How to complete this task -> Start at the first line below and write out everything verbatim except the pictures.

Data supplied ->
- - - -

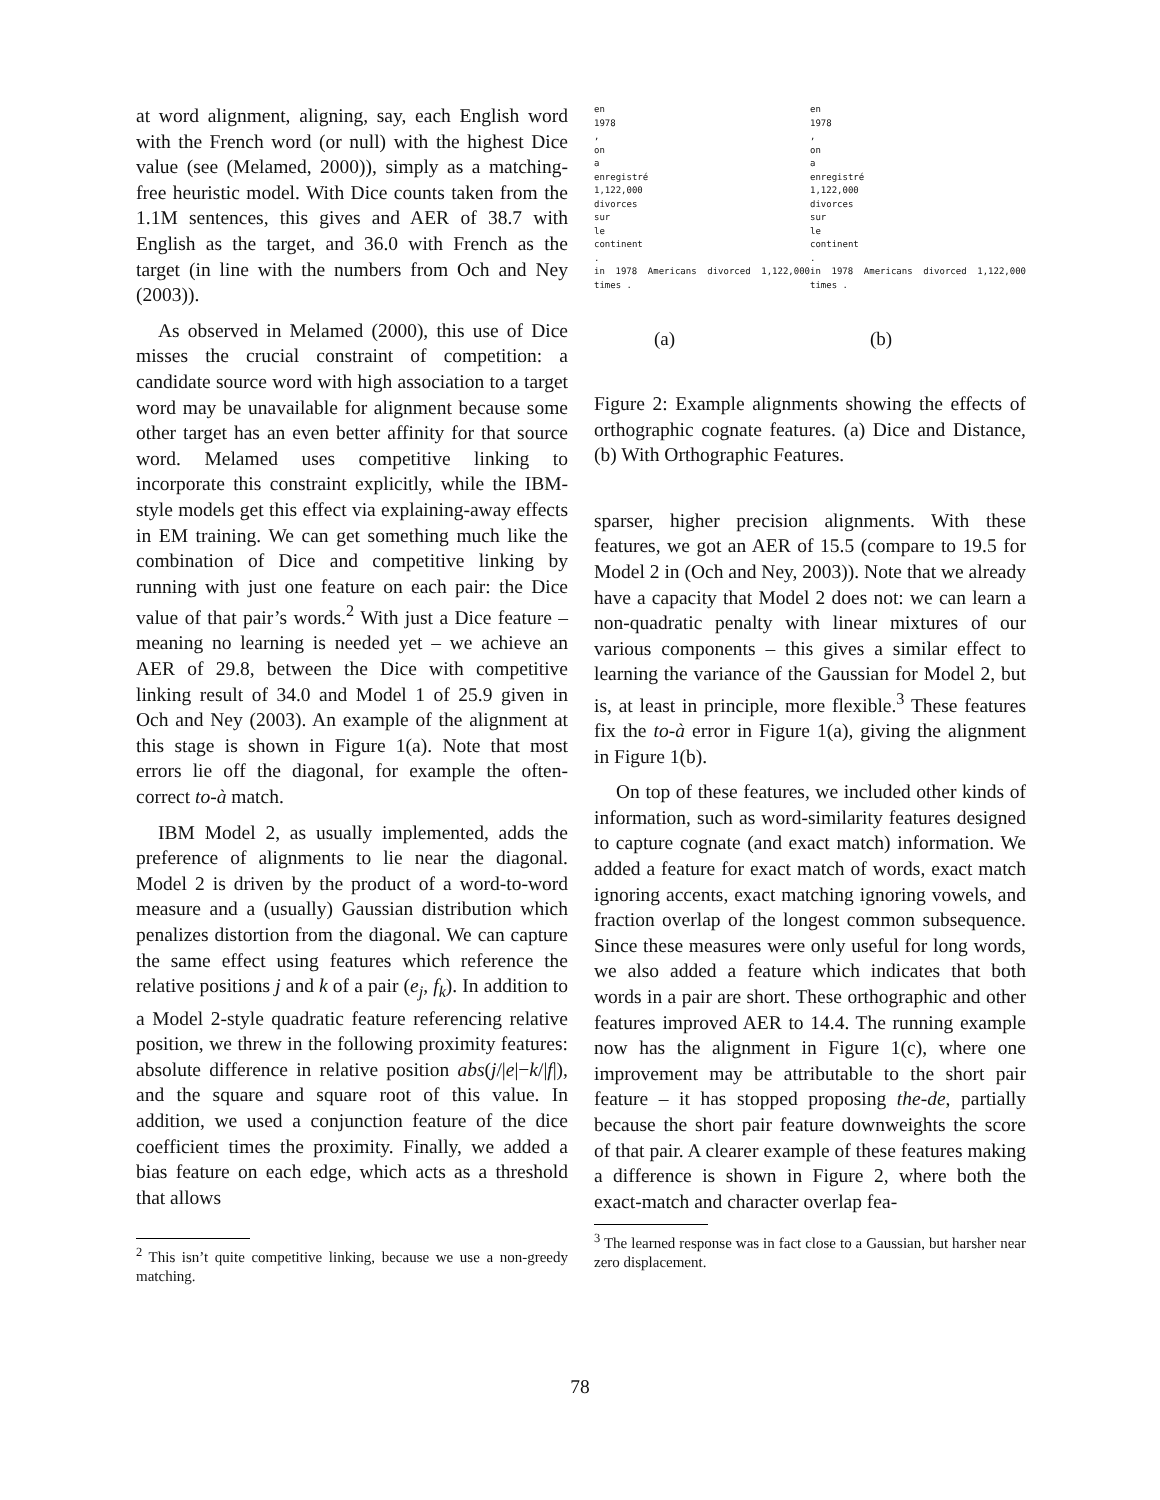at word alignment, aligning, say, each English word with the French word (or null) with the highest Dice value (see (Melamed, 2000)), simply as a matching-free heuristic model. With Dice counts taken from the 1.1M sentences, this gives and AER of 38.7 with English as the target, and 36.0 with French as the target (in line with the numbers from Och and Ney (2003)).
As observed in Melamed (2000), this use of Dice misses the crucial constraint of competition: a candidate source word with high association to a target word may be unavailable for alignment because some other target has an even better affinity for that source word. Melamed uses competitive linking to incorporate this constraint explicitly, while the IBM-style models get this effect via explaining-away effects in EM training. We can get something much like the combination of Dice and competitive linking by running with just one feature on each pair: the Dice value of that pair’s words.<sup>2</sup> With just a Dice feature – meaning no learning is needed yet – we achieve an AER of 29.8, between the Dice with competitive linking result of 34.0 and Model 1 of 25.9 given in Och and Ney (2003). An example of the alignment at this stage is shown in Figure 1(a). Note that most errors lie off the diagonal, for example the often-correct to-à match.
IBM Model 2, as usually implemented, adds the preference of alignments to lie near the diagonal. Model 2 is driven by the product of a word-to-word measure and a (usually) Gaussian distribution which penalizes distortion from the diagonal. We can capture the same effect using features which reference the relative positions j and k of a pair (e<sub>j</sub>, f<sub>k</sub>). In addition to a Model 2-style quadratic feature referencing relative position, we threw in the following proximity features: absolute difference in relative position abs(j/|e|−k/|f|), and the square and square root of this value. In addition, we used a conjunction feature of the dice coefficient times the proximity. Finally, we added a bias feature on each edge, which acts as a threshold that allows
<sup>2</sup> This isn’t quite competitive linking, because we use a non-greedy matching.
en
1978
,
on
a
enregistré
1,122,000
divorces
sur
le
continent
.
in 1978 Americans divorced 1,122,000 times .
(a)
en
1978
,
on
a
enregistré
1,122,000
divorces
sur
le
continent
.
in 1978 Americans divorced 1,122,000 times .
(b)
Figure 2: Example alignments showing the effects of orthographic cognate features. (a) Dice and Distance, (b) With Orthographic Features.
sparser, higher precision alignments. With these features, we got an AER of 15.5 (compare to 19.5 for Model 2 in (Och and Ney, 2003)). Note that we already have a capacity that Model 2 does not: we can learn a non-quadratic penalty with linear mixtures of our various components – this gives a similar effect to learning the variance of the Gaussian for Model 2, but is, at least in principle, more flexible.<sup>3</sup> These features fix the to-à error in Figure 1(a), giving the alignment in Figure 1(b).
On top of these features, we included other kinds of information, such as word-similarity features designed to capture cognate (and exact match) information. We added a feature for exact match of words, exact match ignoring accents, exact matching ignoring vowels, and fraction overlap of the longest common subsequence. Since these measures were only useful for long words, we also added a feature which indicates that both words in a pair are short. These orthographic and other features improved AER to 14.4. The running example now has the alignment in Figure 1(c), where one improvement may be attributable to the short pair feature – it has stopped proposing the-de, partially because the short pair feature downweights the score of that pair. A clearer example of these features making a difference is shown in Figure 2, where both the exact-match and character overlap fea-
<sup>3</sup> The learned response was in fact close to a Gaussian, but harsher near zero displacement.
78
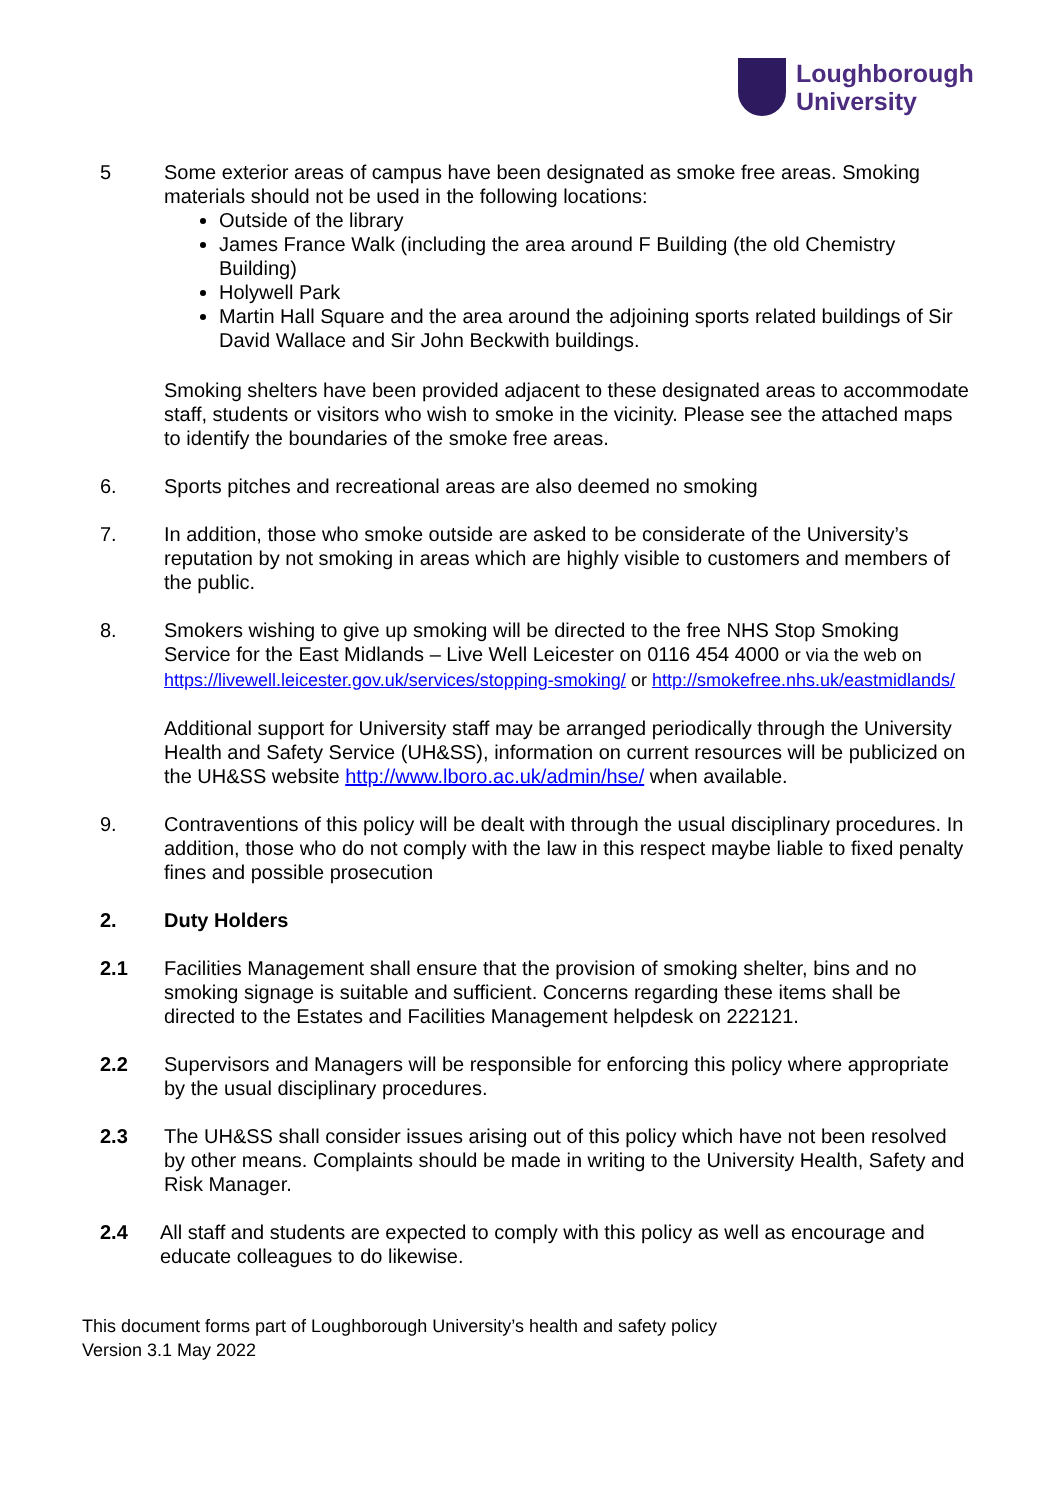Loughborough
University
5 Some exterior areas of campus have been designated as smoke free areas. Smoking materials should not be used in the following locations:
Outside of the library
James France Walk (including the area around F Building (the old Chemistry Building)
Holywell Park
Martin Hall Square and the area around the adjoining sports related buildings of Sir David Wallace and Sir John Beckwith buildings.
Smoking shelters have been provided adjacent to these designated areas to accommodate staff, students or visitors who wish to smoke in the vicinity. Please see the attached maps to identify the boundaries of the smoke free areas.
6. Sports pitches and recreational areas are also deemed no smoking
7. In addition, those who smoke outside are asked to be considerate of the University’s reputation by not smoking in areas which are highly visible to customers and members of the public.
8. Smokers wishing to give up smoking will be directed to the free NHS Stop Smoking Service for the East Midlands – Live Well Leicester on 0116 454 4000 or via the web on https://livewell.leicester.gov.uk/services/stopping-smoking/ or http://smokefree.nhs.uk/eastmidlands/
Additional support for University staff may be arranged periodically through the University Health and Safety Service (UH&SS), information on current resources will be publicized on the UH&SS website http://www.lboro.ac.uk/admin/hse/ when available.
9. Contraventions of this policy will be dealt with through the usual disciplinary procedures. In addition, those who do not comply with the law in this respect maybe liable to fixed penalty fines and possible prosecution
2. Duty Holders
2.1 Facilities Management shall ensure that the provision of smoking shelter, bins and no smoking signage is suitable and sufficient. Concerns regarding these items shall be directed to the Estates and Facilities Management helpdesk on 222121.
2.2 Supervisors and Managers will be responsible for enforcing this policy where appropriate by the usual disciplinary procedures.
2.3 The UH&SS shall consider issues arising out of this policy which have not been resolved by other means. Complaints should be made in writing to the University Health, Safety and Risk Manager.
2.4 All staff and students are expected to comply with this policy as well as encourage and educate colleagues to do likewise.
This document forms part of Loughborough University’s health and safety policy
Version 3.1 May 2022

- - - -

Solution ->
at word alignment, aligning, say, each English word with the French word (or null) with the highest Dice value (see (Melamed, 2000)), simply as a matching-free heuristic model. With Dice counts taken from the 1.1M sentences, this gives and AER of 38.7 with English as the target, and 36.0 with French as the target (in line with the numbers from Och and Ney (2003)).
As observed in Melamed (2000), this use of Dice misses the crucial constraint of competition: a candidate source word with high association to a target word may be unavailable for alignment because some other target has an even better affinity for that source word. Melamed uses competitive linking to incorporate this constraint explicitly, while the IBM-style models get this effect via explaining-away effects in EM training. We can get something much like the combination of Dice and competitive linking by running with just one feature on each pair: the Dice value of that pair’s words.<sup>2</sup> With just a Dice feature – meaning no learning is needed yet – we achieve an AER of 29.8, between the Dice with competitive linking result of 34.0 and Model 1 of 25.9 given in Och and Ney (2003). An example of the alignment at this stage is shown in Figure 1(a). Note that most errors lie off the diagonal, for example the often-correct to-à match.
IBM Model 2, as usually implemented, adds the preference of alignments to lie near the diagonal. Model 2 is driven by the product of a word-to-word measure and a (usually) Gaussian distribution which penalizes distortion from the diagonal. We can capture the same effect using features which reference the relative positions j and k of a pair (e<sub>j</sub>, f<sub>k</sub>). In addition to a Model 2-style quadratic feature referencing relative position, we threw in the following proximity features: absolute difference in relative position abs(j/|e|−k/|f|), and the square and square root of this value. In addition, we used a conjunction feature of the dice coefficient times the proximity. Finally, we added a bias feature on each edge, which acts as a threshold that allows
<sup>2</sup> This isn’t quite competitive linking, because we use a non-greedy matching.
en
1978
,
on
a
enregistré
1,122,000
divorces
sur
le
continent
.
in 1978 Americans divorced 1,122,000 times .
(a)
en
1978
,
on
a
enregistré
1,122,000
divorces
sur
le
continent
.
in 1978 Americans divorced 1,122,000 times .
(b)
Figure 2: Example alignments showing the effects of orthographic cognate features. (a) Dice and Distance, (b) With Orthographic Features.
sparser, higher precision alignments. With these features, we got an AER of 15.5 (compare to 19.5 for Model 2 in (Och and Ney, 2003)). Note that we already have a capacity that Model 2 does not: we can learn a non-quadratic penalty with linear mixtures of our various components – this gives a similar effect to learning the variance of the Gaussian for Model 2, but is, at least in principle, more flexible.<sup>3</sup> These features fix the to-à error in Figure 1(a), giving the alignment in Figure 1(b).
On top of these features, we included other kinds of information, such as word-similarity features designed to capture cognate (and exact match) information. We added a feature for exact match of words, exact match ignoring accents, exact matching ignoring vowels, and fraction overlap of the longest common subsequence. Since these measures were only useful for long words, we also added a feature which indicates that both words in a pair are short. These orthographic and other features improved AER to 14.4. The running example now has the alignment in Figure 1(c), where one improvement may be attributable to the short pair feature – it has stopped proposing the-de, partially because the short pair feature downweights the score of that pair. A clearer example of these features making a difference is shown in Figure 2, where both the exact-match and character overlap fea-
<sup>3</sup> The learned response was in fact close to a Gaussian, but harsher near zero displacement.
78
Loughborough
University
5 Some exterior areas of campus have been designated as smoke free areas. Smoking materials should not be used in the following locations:
Outside of the library
James France Walk (including the area around F Building (the old Chemistry Building)
Holywell Park
Martin Hall Square and the area around the adjoining sports related buildings of Sir David Wallace and Sir John Beckwith buildings.
Smoking shelters have been provided adjacent to these designated areas to accommodate staff, students or visitors who wish to smoke in the vicinity. Please see the attached maps to identify the boundaries of the smoke free areas.
6. Sports pitches and recreational areas are also deemed no smoking
7. In addition, those who smoke outside are asked to be considerate of the University’s reputation by not smoking in areas which are highly visible to customers and members of the public.
8. Smokers wishing to give up smoking will be directed to the free NHS Stop Smoking Service for the East Midlands – Live Well Leicester on 0116 454 4000 or via the web on https://livewell.leicester.gov.uk/services/stopping-smoking/ or http://smokefree.nhs.uk/eastmidlands/
Additional support for University staff may be arranged periodically through the University Health and Safety Service (UH&SS), information on current resources will be publicized on the UH&SS website http://www.lboro.ac.uk/admin/hse/ when available.
9. Contraventions of this policy will be dealt with through the usual disciplinary procedures. In addition, those who do not comply with the law in this respect maybe liable to fixed penalty fines and possible prosecution
2. Duty Holders
2.1 Facilities Management shall ensure that the provision of smoking shelter, bins and no smoking signage is suitable and sufficient. Concerns regarding these items shall be directed to the Estates and Facilities Management helpdesk on 222121.
2.2 Supervisors and Managers will be responsible for enforcing this policy where appropriate by the usual disciplinary procedures.
2.3 The UH&SS shall consider issues arising out of this policy which have not been resolved by other means. Complaints should be made in writing to the University Health, Safety and Risk Manager.
2.4 All staff and students are expected to comply with this policy as well as encourage and educate colleagues to do likewise.
This document forms part of Loughborough University’s health and safety policy
Version 3.1 May 2022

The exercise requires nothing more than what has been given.